Activity A:
Format each line of the entries below, not the forum thread, as one string in a JSON list. Skip blank lines and leave the pictures out.

:: Selected extract ::

It is more complicated than that. Sometimes a user needs to do something that can only be done well by a single, very fast CPU. More cores works well when that is suited to the workload.

In any case, speculative execution is really about keeping the pipeline filled, whether that’s the N pipelines of N cores or the one pipeline of one core.

whistler · September 18, 2020, 2:39am

@lperkins2 Thanks for the clarification. At least, it sounds like a hack that should deliver consistent results on a given machine. Useful advice indeed.

@kieran After reading your feedback and thinking more about this, perhaps the right approach is to enforce (non)speculation by memory type, perhaps via TLB bits or even memory type range registers. There could be a type that says “writeback nonspeculative”, which means that, while data in that region can indeed be writeback-cached at any level, it can’t be (un)cached until it’s certain to be (un)needed – nor evicted from any level, to any other level, or even to an intermediate (victum) cache – except by eviction due to some other process which may or may not have speculation enabled, but in any case, cannot induce the original process to misspeculate on an access address.

(In reality, “region” almost certainly means “page”, and probably some overhead would be necessary in order to transition between regional cache policies, but nothing so burdensome as a cache flush of the area in question.)

:::

Activity B:
Based on the forum thread above, decide whether each statement agrees with it. Answer yes or no and quote the deciding words. (i) More cores work well for any workload. (ii) whistler suggests a memory type called "writeback nonspeculative." (iii) whistler expects that changing between regional cache policies would require a cache flush of the area.

:: Data provided ::

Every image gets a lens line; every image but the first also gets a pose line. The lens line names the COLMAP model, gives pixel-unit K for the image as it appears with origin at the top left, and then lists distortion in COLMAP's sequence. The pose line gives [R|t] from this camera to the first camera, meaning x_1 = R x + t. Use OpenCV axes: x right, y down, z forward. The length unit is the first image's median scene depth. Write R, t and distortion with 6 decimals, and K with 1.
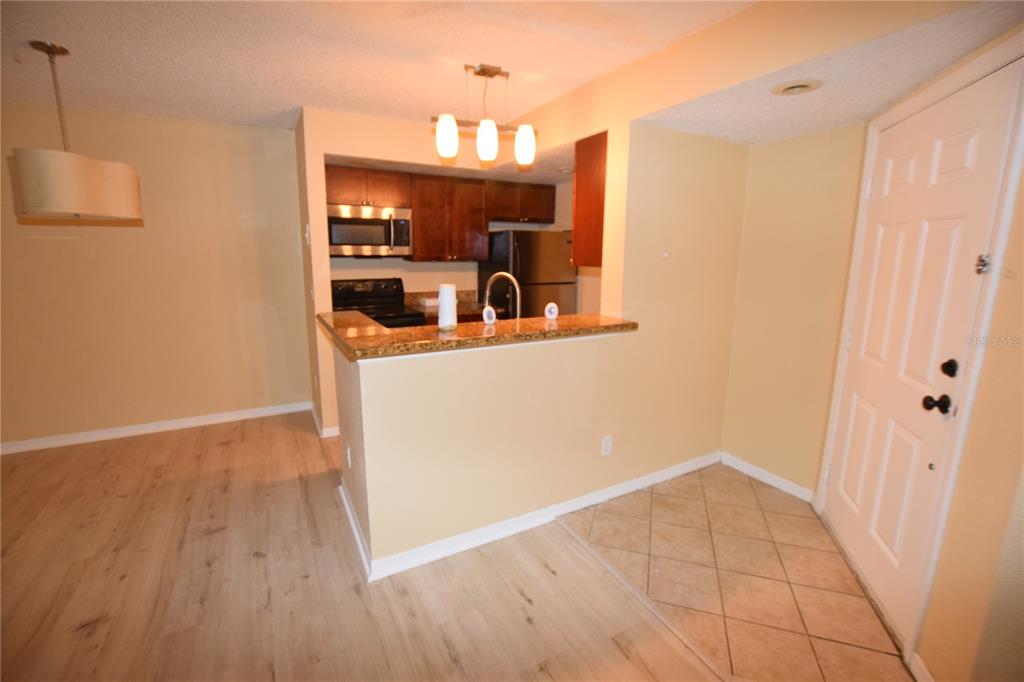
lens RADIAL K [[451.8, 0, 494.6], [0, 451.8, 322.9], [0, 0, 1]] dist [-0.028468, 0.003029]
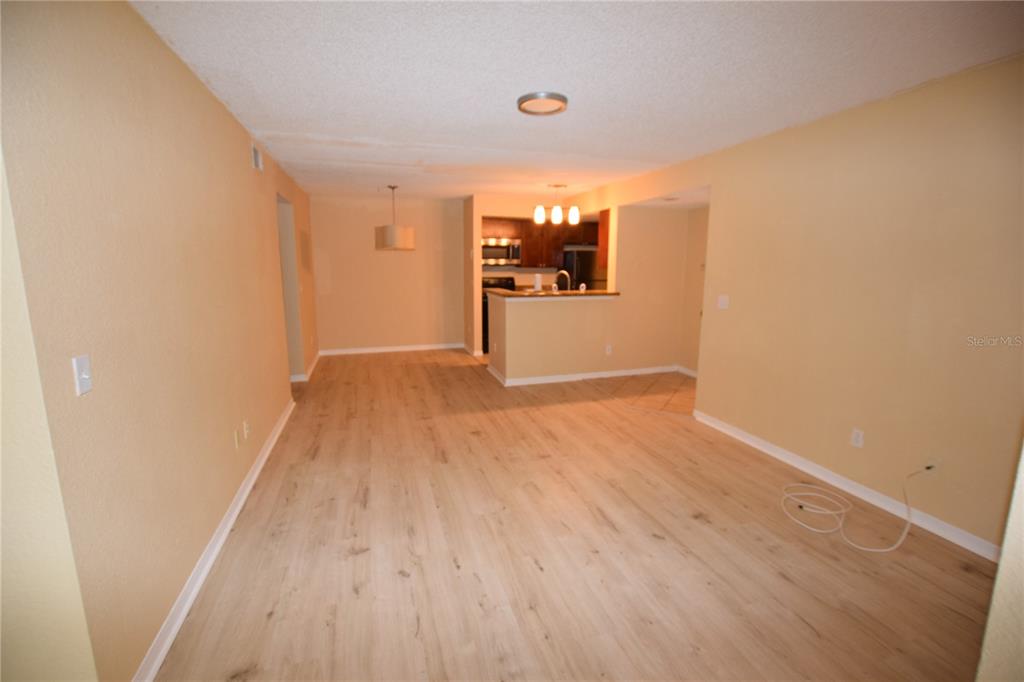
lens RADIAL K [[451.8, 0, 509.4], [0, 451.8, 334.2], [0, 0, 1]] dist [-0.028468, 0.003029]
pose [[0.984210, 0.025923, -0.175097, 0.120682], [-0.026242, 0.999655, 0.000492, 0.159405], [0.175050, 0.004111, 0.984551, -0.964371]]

:::

Answer A:
[
  "Every image gets a lens line; every image but the first also gets a pose line. The lens line names the COLMAP model, gives pixel-unit K for the image as it appears with origin at the top left, and then lists distortion in COLMAP's sequence. The pose line gives [R|t] from this camera to the first camera, meaning x_1 = R x + t. Use OpenCV axes: x right, y down, z forward. The length unit is the first image's median scene depth. Write R, t and distortion with 6 decimals, and K with 1.",
  "lens RADIAL K [[451.8, 0, 494.6], [0, 451.8, 322.9], [0, 0, 1]] dist [-0.028468, 0.003029]",
  "lens RADIAL K [[451.8, 0, 509.4], [0, 451.8, 334.2], [0, 0, 1]] dist [-0.028468, 0.003029]",
  "pose [[0.984210, 0.025923, -0.175097, 0.120682], [-0.026242, 0.999655, 0.000492, 0.159405], [0.175050, 0.004111, 0.984551, -0.964371]]"
]

Answer B:
(i) No: "More cores works well when that is suited to the workload."
(ii) Yes: "There could be a type that says “writeback nonspeculative”"
(iii) No: "but nothing so burdensome as a cache flush of the area in question."